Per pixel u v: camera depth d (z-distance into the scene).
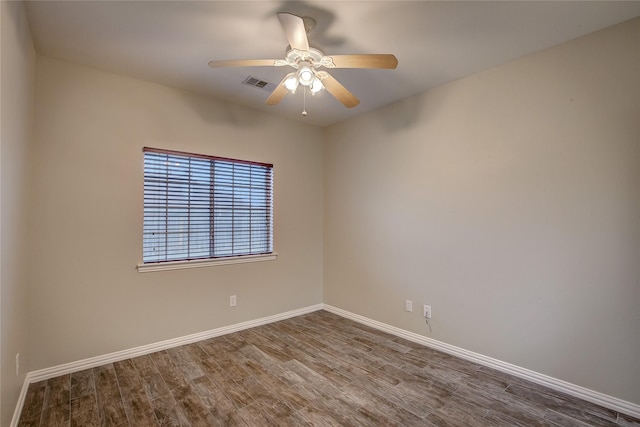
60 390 2.23
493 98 2.59
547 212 2.31
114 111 2.69
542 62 2.33
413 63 2.53
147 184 2.88
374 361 2.71
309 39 2.19
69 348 2.47
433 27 2.05
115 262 2.69
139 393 2.21
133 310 2.77
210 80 2.85
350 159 3.88
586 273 2.14
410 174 3.21
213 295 3.25
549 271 2.30
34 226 2.34
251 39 2.20
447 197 2.90
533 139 2.37
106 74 2.66
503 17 1.95
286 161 3.88
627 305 1.99
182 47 2.30
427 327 3.04
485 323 2.64
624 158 2.00
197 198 3.18
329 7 1.84
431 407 2.06
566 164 2.22
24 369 2.17
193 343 3.08
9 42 1.56
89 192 2.57
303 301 4.05
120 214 2.71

* WHAT YOU NEED TO DO
Look above for the line with "533 139 2.37", then copy it and each later line exactly, stopping at the last line of the records.

* TASK RESPONSE
533 139 2.37
106 74 2.66
503 17 1.95
286 161 3.88
627 305 1.99
182 47 2.30
427 327 3.04
485 323 2.64
624 158 2.00
197 198 3.18
329 7 1.84
431 407 2.06
566 164 2.22
24 369 2.17
193 343 3.08
9 42 1.56
89 192 2.57
303 301 4.05
120 214 2.71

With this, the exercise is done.